Anna Arnold Hedgeman is not of the most widely known woman in the civil rights movement, but her fight for equality was invaluable.

"She stands head and shoulders in that whole pentacle of those women who stepped out there aggressively and assertively, in saying that 'We won't be pushed aside,' 'We won't be marginalized' and 'We will be heard,'" says author-historian Herb Boyd.

Born and raised in the Midwest, Anna Arnold Hedgeman found a home in Harlem. She secured social services for the city in her role as an executive of the YWCA.

As a tireless and influential advocate for the downtrodden, Hedgeman's work won her a position as an assistant to Mayor Robert Wagner from 1954 to 1958, making her the first female African-American to serve on a new york city mayoral board.

"From that particular podium, she could kind of make sure that the concerns, here in the Harlem community, were taken care of," says Boyd. "I think one of the things about her was that she was very diplomatic.
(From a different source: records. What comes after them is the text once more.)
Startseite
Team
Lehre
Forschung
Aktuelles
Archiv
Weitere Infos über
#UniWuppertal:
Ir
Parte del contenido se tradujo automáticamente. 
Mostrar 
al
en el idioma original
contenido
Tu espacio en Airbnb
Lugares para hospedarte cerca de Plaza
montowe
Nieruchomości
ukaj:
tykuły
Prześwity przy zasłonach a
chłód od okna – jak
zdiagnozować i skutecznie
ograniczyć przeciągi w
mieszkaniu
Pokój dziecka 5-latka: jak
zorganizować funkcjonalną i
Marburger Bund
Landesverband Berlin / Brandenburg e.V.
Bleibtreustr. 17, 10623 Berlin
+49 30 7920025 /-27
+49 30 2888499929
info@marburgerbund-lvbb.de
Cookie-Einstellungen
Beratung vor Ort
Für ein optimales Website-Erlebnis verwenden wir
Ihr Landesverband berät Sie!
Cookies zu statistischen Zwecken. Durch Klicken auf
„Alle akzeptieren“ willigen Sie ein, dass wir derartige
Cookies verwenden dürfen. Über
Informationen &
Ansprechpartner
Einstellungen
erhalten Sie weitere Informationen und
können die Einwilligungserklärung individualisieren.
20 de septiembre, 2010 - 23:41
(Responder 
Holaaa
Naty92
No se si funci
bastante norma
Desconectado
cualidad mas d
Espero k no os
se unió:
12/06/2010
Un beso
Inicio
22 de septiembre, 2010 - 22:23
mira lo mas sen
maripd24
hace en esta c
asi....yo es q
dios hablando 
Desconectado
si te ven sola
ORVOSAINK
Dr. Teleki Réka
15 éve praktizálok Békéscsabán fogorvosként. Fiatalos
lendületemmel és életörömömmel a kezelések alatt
You can understand someone who had been well schooled in political affairs. She knew how to be like a minister, without a portfolio."
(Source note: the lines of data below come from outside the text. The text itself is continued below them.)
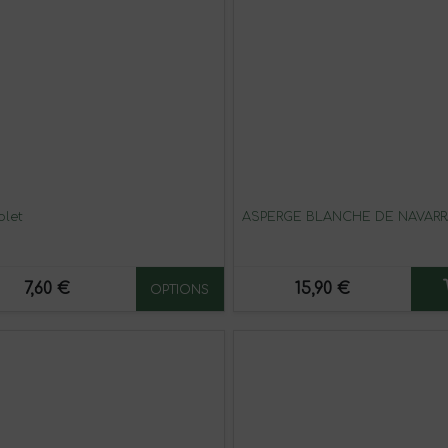
iolet
ASPERGE BLANCHE DE NAVARR
7,60 €
15,90 €
OPTIONS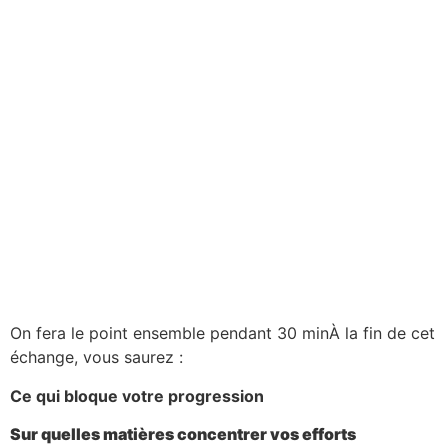
On fera le point ensemble pendant 30 minÀ la fin de cet
échange, vous saurez :
Ce qui bloque votre progression
Sur quelles matières concentrer vos efforts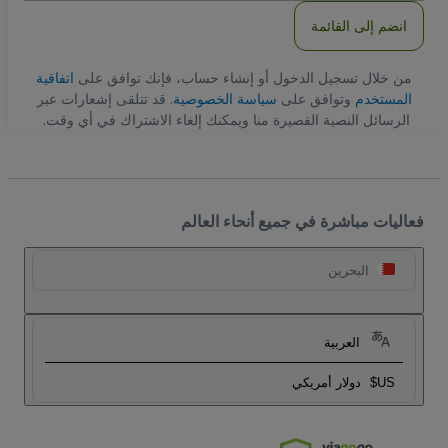
انضم إلى القائمة
من خلال تسجيل الدخول أو إنشاء حساب، فإنك توافق على
اتفاقية
المستخدم
وتوافق على
سياسة الخصوصية
. قد تتلقى إشعارات عبر
الرسائل النصية القصيرة منا ويمكنك إلغاء الاشتراك في أي وقت.
فعاليات مباشرة في جميع أنحاء العالم
البحرين
العربية
US$
دولار أمريكي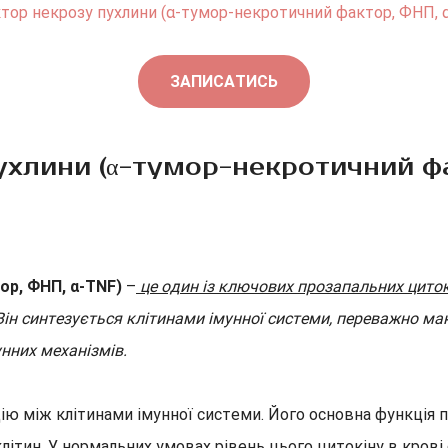
тор некрозу пухлини (α-тумор-некротичний фактор, ФНП, 
ЗАПИСАТИСЬ
ухлини (α-тумор-некротичний фа
ор, ФНП, α-TNF)
–
це один із ключових прозапальних цитокін
ін синтезується клітинами імунної системи, переважно ма
нних механізмів.
між клітинами імунної системи. Його основна функція поляг
ітин. У нормальних умовах рівень цього цитокіну в крові 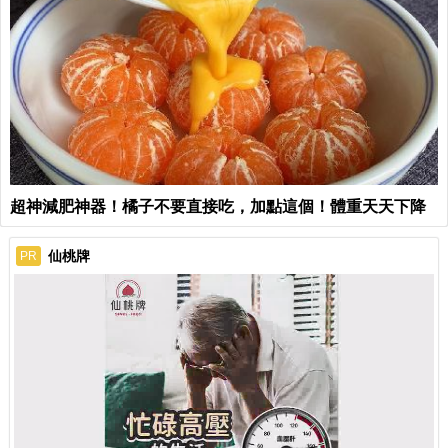
超神減肥神器！橘子不要直接吃，加點這個！體重天天下降
仙桃牌
PR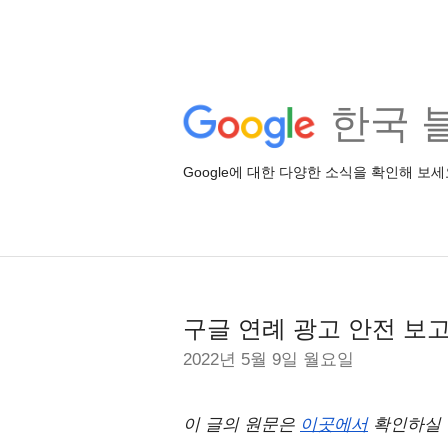
한국 
Google에 대한 다양한 소식을 확인해 보세
구글 연례 광고 안전 보고서
2022년 5월 9일 월요일
이 글의 원문은 
이곳에서
 확인하실 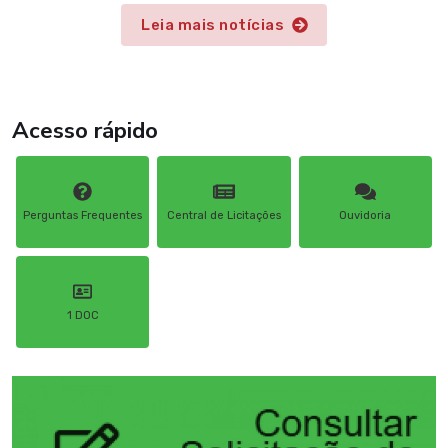
noite marcada pela valorização da cultura nordestina e pela
Leia mais notícias
integração entre escola e família. A programação contou
com apresentações das quadrilhas juninas preparadas pelos
alunos, além de momentos de confraternização e muita
animação, celebrando as tradições juninas que fazem parte
da identidade cultural do município. Durante toda a
Acesso rápido
programação do São João da Educação, as escolas da rede
municipal promoveram atividades culturais, fortalecendo o
aprendizado, a participação das famílias e o resgate das
tradições populares. O encerramento reforçou o
Perguntas Frequentes
Central de Licitações
Ouvidoria
compromisso da gestão municipal em incentivar ações que
unem educação, cultura e convivência, proporcionando
experiências significativas para toda a comunidade escolar.
1 DOC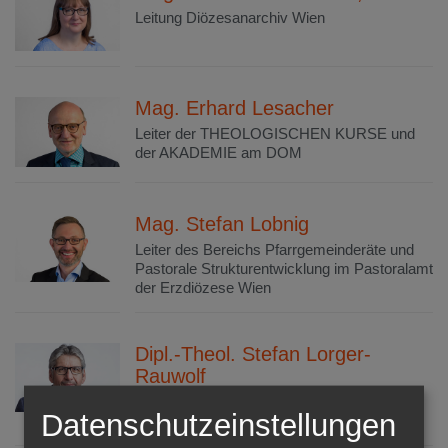
Leitung Diözesanarchiv Wien
Mag. Erhard Lesacher
Leiter der THEOLOGISCHEN KURSE und
der AKADEMIE am DOM
Mag. Stefan Lobnig
Leiter des Bereichs Pfarrgemeinderäte und
Pastorale Strukturentwicklung im Pastoralamt
der Erzdiözese Wien
Dipl.-Theol. Stefan Lorger-
Rauwolf
Bereichsleiter „Kirche im Dialog“ im
Datenschutzeinstellungen
Erzbischöflichen Pastoralamt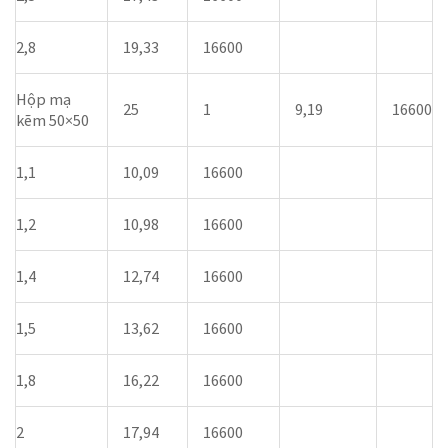
2,8
19,33
16600
Hộp mạ
25
1
9,19
16600
kẽm 50×50
1,1
10,09
16600
1,2
10,98
16600
1,4
12,74
16600
1,5
13,62
16600
1,8
16,22
16600
2
17,94
16600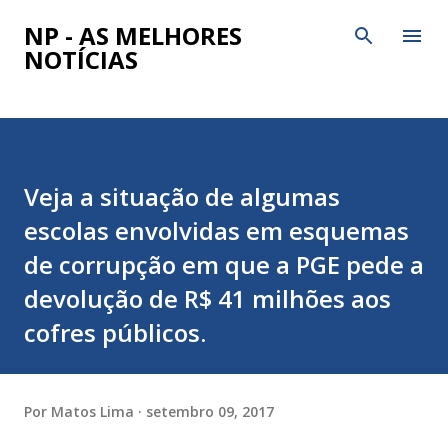
Pular para o conteúdo principal
NP - AS MELHORES
NOTÍCIAS
Veja a situação de algumas
escolas envolvidas em esquemas
de corrupção em que a PGE pede a
devolução de R$ 41 milhões aos
cofres públicos.
Por
Matos Lima
setembro 09, 2017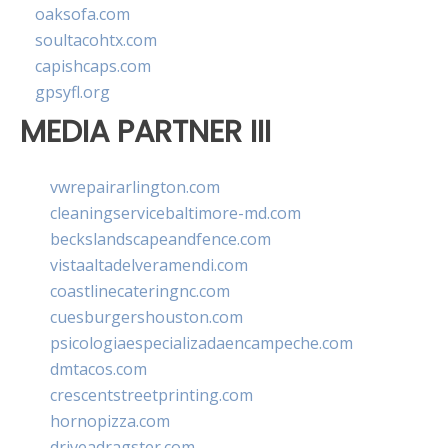
oaksofa.com
soultacohtx.com
capishcaps.com
gpsyfl.org
MEDIA PARTNER III
vwrepairarlington.com
cleaningservicebaltimore-md.com
beckslandscapeandfence.com
vistaaltadelveramendi.com
coastlinecateringnc.com
cuesburgershouston.com
psicologiaespecializadaencampeche.com
dmtacos.com
crescentstreetprinting.com
hornopizza.com
driveadragster.com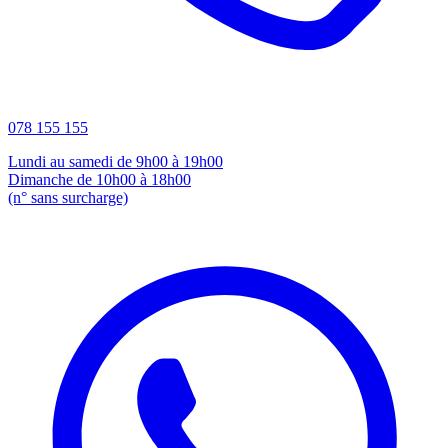
078 155 155
Lundi au samedi de 9h00 à 19h00
Dimanche de 10h00 à 18h00
(n° sans surcharge)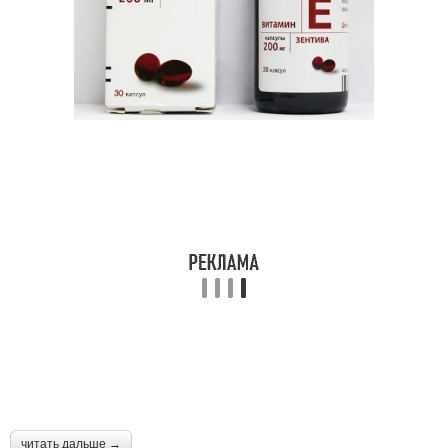
читать дальше →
That was the case with the civil rights movement's March on Washington in 1963.

"She observed that no women were on the program to speak on that momentous occasion and she voiced her opposition to that and she approached A. Philip Randolph, who was the overall architect, and Bayard Rustin, even Dr. [Martin Luther] King and expressed her concern about that," says Boyd. "And they finally kind of grudgingly capitulated and made some room there for women to at least have a moment on the podium."

Hedgeman ran unsuccessfully for a congressional seat in the Bronx and lost a bid for City Council president in the 1960s.

She wrote two books, "The Trumpet Sounds" and "The Gift Of Chaos," giving readers a closer look at her activism, which should never be forgotten.